Saturday, November 10, 2007

BLDGBLOG: Architectural Weaponry: An Interview with Mark Wigley

BLDGBLOG: Architectural Weaponry: An Interview with Mark Wigley:

"BLDGBLOG: To some extent it seems like the lack of agitation in today’s architectural discussions comes from the format those discussions occur within. In other words, you get five people who already know each other and you put them on a panel; they then talk about something they’ve already talked about before – and, two hours later, nothing’s happened. So it would seem that, if we really want to introduce turbulence into architecture, as you say, then we need to structure our conversations differently, to explore new formats. If that is the case, what formats lie beyond the seminar, the lecture, the panel discussion, etc.?

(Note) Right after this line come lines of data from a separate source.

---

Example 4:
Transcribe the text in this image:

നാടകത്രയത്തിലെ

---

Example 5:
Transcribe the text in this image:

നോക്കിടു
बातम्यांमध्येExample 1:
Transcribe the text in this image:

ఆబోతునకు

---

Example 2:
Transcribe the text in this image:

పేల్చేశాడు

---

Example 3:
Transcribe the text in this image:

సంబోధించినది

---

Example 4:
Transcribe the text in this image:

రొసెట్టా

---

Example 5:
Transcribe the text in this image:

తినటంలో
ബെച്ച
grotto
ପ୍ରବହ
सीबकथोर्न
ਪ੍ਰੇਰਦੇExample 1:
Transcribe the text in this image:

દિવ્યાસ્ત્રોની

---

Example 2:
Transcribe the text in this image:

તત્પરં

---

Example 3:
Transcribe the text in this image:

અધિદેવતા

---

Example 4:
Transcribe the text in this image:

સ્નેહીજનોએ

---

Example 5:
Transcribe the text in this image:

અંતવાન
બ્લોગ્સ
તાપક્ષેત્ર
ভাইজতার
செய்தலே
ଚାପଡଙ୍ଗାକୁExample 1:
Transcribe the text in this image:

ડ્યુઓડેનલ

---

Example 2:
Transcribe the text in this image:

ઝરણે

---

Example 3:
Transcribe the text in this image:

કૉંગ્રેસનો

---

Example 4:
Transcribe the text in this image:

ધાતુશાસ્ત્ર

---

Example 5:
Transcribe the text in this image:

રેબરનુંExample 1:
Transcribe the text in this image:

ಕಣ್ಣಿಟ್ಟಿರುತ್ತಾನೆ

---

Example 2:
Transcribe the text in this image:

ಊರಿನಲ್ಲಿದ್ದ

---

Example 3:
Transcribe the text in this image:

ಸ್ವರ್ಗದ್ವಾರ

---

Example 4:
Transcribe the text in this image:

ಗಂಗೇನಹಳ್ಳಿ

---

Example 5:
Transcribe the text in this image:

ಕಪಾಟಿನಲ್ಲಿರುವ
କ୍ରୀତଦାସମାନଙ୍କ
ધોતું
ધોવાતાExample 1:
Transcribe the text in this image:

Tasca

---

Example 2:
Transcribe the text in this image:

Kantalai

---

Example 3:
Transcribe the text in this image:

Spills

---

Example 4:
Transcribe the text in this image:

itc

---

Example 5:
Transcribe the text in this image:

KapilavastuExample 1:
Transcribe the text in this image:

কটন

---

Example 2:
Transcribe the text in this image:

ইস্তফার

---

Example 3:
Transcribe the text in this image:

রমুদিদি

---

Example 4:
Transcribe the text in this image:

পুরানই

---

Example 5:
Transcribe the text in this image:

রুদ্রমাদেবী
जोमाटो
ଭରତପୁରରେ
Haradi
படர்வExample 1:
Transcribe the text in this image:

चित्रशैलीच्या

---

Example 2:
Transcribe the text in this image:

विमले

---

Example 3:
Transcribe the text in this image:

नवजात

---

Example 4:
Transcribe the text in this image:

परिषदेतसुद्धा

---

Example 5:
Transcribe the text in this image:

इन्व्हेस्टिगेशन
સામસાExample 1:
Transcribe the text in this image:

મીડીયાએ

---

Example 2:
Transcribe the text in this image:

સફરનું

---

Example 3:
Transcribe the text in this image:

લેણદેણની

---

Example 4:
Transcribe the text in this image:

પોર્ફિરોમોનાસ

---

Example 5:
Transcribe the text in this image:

Wigley: It’s a great question. I don’t think Marshall McLuhan can go far wrong – the medium/message thing. I mean, what you’re saying is: does the medium, the technology, of education and communication in our field limit the kind of things that we can say? And the answer is absolutely yes.

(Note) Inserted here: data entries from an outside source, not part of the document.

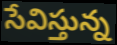
సేవిస్తున్న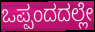
ಒಪ್ಪಂದದಲ್ಲೇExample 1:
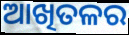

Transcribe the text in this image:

ଆଖିତଳର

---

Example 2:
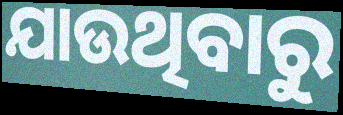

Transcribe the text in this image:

ଯାଉଥିବାରୁ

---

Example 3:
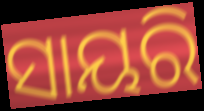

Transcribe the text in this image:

ସାୟରି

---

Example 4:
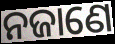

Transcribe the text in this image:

ନଜାଣେ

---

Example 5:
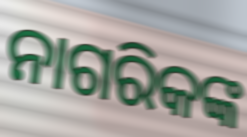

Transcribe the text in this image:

ନାଗରିକଙ୍କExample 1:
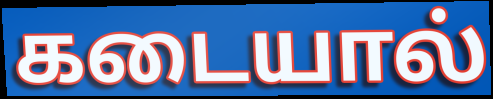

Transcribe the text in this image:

கடையால்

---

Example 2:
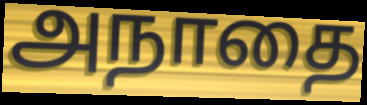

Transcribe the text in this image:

அநாதை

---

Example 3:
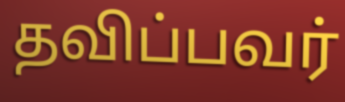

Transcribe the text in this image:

தவிப்பவர்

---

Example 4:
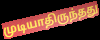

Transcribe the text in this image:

முடியாதிருந்தது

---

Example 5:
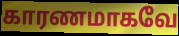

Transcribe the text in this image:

காரணமாகவே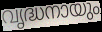
വൃദ്ധനായും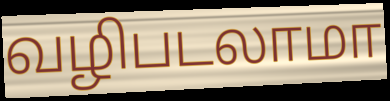
வழிபடலாமா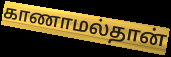
காணாமல்தான்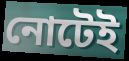
নোটেইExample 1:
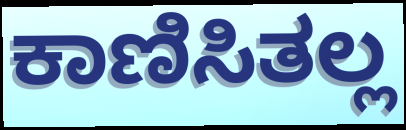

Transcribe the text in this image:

ಕಾಣಿಸಿತಲ್ಲ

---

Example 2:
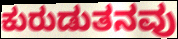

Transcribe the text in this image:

ಕುರುಡುತನವು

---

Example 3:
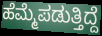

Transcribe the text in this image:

ಹೆಮ್ಮೆಪಡುತ್ತಿದ್ದೆ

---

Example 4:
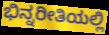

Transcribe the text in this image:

ಭಿನ್ನರೀತಿಯಲ್ಲಿ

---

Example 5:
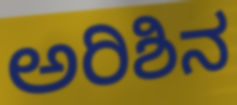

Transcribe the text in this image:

ಅರಿಶಿನ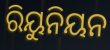
ରିୟୁନିୟନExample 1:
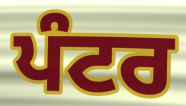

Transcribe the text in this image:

ਪੰਟਰ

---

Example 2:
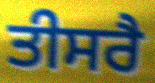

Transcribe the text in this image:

ਤੀਸਰੈ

One of the primary roles to be played by the experimental activists in architecture is not to come up with new ideas of what architecture should be, but to come up with new ways to talk about it – new media. In that sense it’s absolutely crucial that we foster new techniques of communication – with all of the incredible care and precision that we use to foster new forms of design. We need equal care and equal attention to incubate new forms of communication. For instance, if a student project gets to be really interesting, but then we just dump it into the typical format of a magazine, or a monograph, then it can never do what it is really able to do. If we work with a bad medium, you know, it’s all bad.